Cashews are one of the protein sources recommended by the Vegan Society. That handful of nuts has 7g of protein, around 15% of an adult daily recommended intake. It also has a whole range of B vitamins including B1, B5 and B6 which help create, use and store energy from the food we eat and folate which helps the formation of red blood cells and is critical for the development of babies in the womb. Plus, they contain the antioxidant Vitamin E and important levels of Vitamin K which is vital in blood clotting.
Not only do cashews have a lower fat content than many other nuts most of what they do have is the good sort. Well over half is heart healthy monounsaturated fat as found in olive oil. It is the presence of quality fats that is believed to be one of the reasons why nuts in general have such an extraordinary record of fighting heart disease. A series of research projects over the past 30 years have shown that regular nut eaters cut their risk of coronary heart disease by as much as 20 per cent.
Known to botanists as Anacardium Occidentale the Cashew Tree is a relative of the mango and pistachio. It has its origins in Brazil but was taken by the Portuguese to India in the 16th century and has since spread in plantations across south east Asia and Africa. Global production levels have now topped four million tonnes with Vietnam the leading grower followed by India, Cote D’Ivoire and the Philippines. Growers are switching the towering traditional tree (up to 14m high) with a much smaller version that comes more quickly into production and bears higher yields.
In India and Pakistan cashews are traditionally an everyday ingredient in a range of recipes including curries, particularly kormas. They are also regulars in stir fries and noodle dishes across Asia. But in the 21st century they have become part of the global cooking culture particularly in vegetarian and vegan dishes. Many recipes marry cashews with chicken or prawns; others combine them with vegetables or feature them in salads. They are baked in cakes as well as being part of the mix for pancakes, smoothies, granolas and veggie burgers.

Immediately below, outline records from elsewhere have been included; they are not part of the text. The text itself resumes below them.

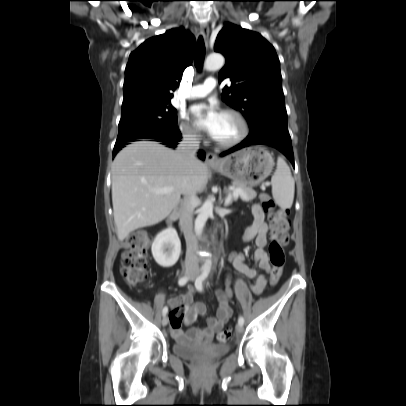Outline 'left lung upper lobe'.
I'll list each match as a JSON object with an SVG mask.
<instances>
[{
  "label": "left lung upper lobe",
  "mask_w": 406,
  "mask_h": 406,
  "mask_svg": "<svg viewBox=\"0 0 406 406\" xmlns=\"http://www.w3.org/2000/svg\"><path fill=\"white\" fill-rule=\"evenodd\" d=\"M214 50L226 58L219 82H232L231 87H224L222 99L246 117L250 133H288L280 62L274 47L259 33L226 23Z\"/></svg>",
  "instance_id": "5c2ea615"
}]
</instances>
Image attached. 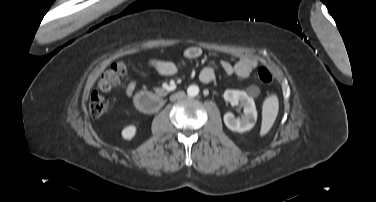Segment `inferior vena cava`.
Listing matches in <instances>:
<instances>
[{
	"mask_svg": "<svg viewBox=\"0 0 376 202\" xmlns=\"http://www.w3.org/2000/svg\"><path fill=\"white\" fill-rule=\"evenodd\" d=\"M181 96H183V93H178V94H176V96L173 97V98H178V97H181Z\"/></svg>",
	"mask_w": 376,
	"mask_h": 202,
	"instance_id": "1",
	"label": "inferior vena cava"
}]
</instances>
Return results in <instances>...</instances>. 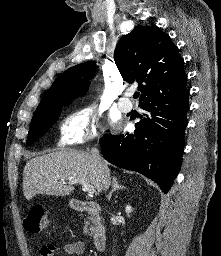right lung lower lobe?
<instances>
[{"label":"right lung lower lobe","instance_id":"right-lung-lower-lobe-1","mask_svg":"<svg viewBox=\"0 0 221 256\" xmlns=\"http://www.w3.org/2000/svg\"><path fill=\"white\" fill-rule=\"evenodd\" d=\"M188 96L186 91L139 104L146 114L136 124L134 134H106L101 138L104 158L118 167L145 175L167 193L182 161Z\"/></svg>","mask_w":221,"mask_h":256}]
</instances>
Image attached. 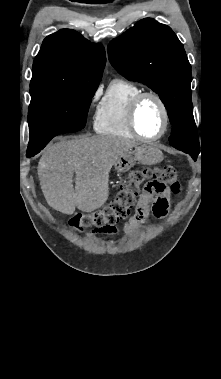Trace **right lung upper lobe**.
<instances>
[{"instance_id": "cb5924a9", "label": "right lung upper lobe", "mask_w": 221, "mask_h": 379, "mask_svg": "<svg viewBox=\"0 0 221 379\" xmlns=\"http://www.w3.org/2000/svg\"><path fill=\"white\" fill-rule=\"evenodd\" d=\"M105 64L101 44L90 43L74 30H60L44 39L35 57L30 94L80 85L98 86Z\"/></svg>"}]
</instances>
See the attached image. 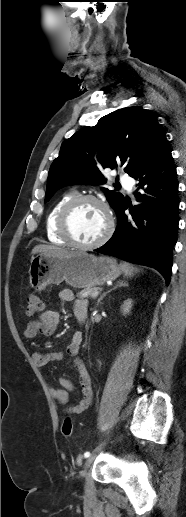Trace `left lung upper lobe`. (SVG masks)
<instances>
[{
  "label": "left lung upper lobe",
  "mask_w": 186,
  "mask_h": 517,
  "mask_svg": "<svg viewBox=\"0 0 186 517\" xmlns=\"http://www.w3.org/2000/svg\"><path fill=\"white\" fill-rule=\"evenodd\" d=\"M165 133L157 119L141 107L116 110L92 127H84L66 139L53 161L47 180L45 201L67 185H102L101 171L124 165L130 176L155 150ZM116 211L124 202L121 193L103 188Z\"/></svg>",
  "instance_id": "1"
}]
</instances>
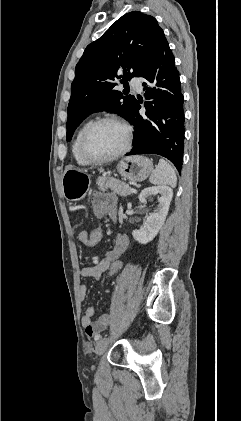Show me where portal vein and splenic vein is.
<instances>
[{"label":"portal vein and splenic vein","mask_w":241,"mask_h":421,"mask_svg":"<svg viewBox=\"0 0 241 421\" xmlns=\"http://www.w3.org/2000/svg\"><path fill=\"white\" fill-rule=\"evenodd\" d=\"M131 191H132V193H136L137 192L136 189H134V188H131Z\"/></svg>","instance_id":"obj_1"}]
</instances>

Part of cashew culinary magic is how quickly they can be turned into sauces, cashew milk, cashew cream and even cheese. Simply soaked for a few hours in water they can be blitzed in minutes into a delicious non-dairy cream either with or without a sweetener (maple syrup or raisins for example.) Simply adding more water to the blender, the cream can be turned into milk. The basic cream can be mixed with either yoghurt (and allowed to ferment) or lemon juice to become sour cream. This can then be used to make cashew mozzarella cheese.
In many parts of the world that cashew “apple” to which the nut is attached is simply discarded. But not everywhere. Despite its bitter taste in South America the apple juice is used to flavour drinks. In Goa the juice is fermented and then distilled to create a highly alcoholic tipple called fenny. Those double skinned hard shells from around the nut contain a toxic resin but find a range of industrial uses including in paints, lubricants and water proofing materials. So nutritious and delicious it may be but on the outside a cashew is also one tough nut.